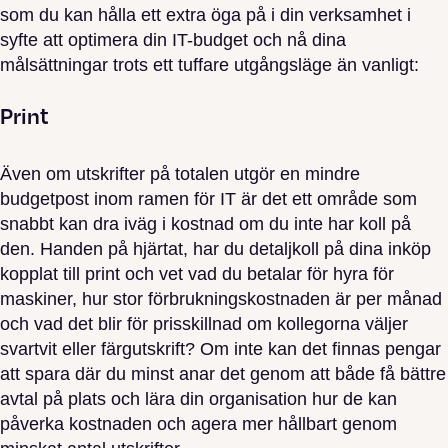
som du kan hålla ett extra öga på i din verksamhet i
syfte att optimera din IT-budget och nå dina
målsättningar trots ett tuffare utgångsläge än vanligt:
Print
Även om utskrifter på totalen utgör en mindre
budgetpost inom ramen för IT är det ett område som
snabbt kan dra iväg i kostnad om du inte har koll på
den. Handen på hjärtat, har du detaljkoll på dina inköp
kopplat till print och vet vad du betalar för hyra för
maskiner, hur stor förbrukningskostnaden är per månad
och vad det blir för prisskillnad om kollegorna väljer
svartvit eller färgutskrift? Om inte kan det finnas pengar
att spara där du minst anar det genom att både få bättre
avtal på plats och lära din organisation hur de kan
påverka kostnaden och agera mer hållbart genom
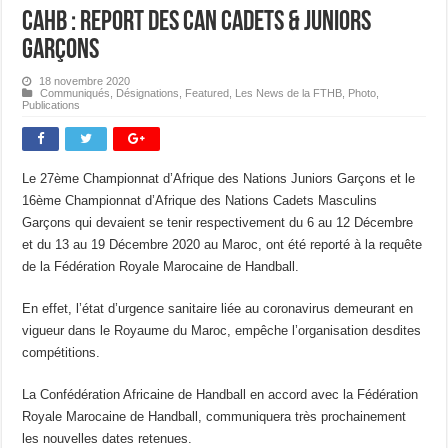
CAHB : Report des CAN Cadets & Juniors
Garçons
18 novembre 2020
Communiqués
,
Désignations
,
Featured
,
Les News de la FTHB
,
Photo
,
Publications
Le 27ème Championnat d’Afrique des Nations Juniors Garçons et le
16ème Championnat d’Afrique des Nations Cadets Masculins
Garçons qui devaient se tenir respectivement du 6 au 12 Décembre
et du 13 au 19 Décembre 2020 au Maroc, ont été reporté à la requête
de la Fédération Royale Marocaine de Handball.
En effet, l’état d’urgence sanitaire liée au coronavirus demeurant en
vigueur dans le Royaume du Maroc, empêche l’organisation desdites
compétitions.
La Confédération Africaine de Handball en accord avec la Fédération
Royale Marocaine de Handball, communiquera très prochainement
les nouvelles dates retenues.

===

§ **WHAT YOU WILL DO**
Nothing may be altered when you restate the records, but every picture must be dropped.

§ **REPLY TO THE TASK**
som du kan hålla ett extra öga på i din verksamhet i
syfte att optimera din IT-budget och nå dina
målsättningar trots ett tuffare utgångsläge än vanligt:
Print
Även om utskrifter på totalen utgör en mindre
budgetpost inom ramen för IT är det ett område som
snabbt kan dra iväg i kostnad om du inte har koll på
den. Handen på hjärtat, har du detaljkoll på dina inköp
kopplat till print och vet vad du betalar för hyra för
maskiner, hur stor förbrukningskostnaden är per månad
och vad det blir för prisskillnad om kollegorna väljer
svartvit eller färgutskrift? Om inte kan det finnas pengar
att spara där du minst anar det genom att både få bättre
avtal på plats och lära din organisation hur de kan
påverka kostnaden och agera mer hållbart genom
CAHB : Report des CAN Cadets & Juniors
Garçons
18 novembre 2020
Communiqués
,
Désignations
,
Featured
,
Les News de la FTHB
,
Photo
,
Publications
Le 27ème Championnat d’Afrique des Nations Juniors Garçons et le
16ème Championnat d’Afrique des Nations Cadets Masculins
Garçons qui devaient se tenir respectivement du 6 au 12 Décembre
et du 13 au 19 Décembre 2020 au Maroc, ont été reporté à la requête
de la Fédération Royale Marocaine de Handball.
En effet, l’état d’urgence sanitaire liée au coronavirus demeurant en
vigueur dans le Royaume du Maroc, empêche l’organisation desdites
compétitions.
La Confédération Africaine de Handball en accord avec la Fédération
Royale Marocaine de Handball, communiquera très prochainement
les nouvelles dates retenues.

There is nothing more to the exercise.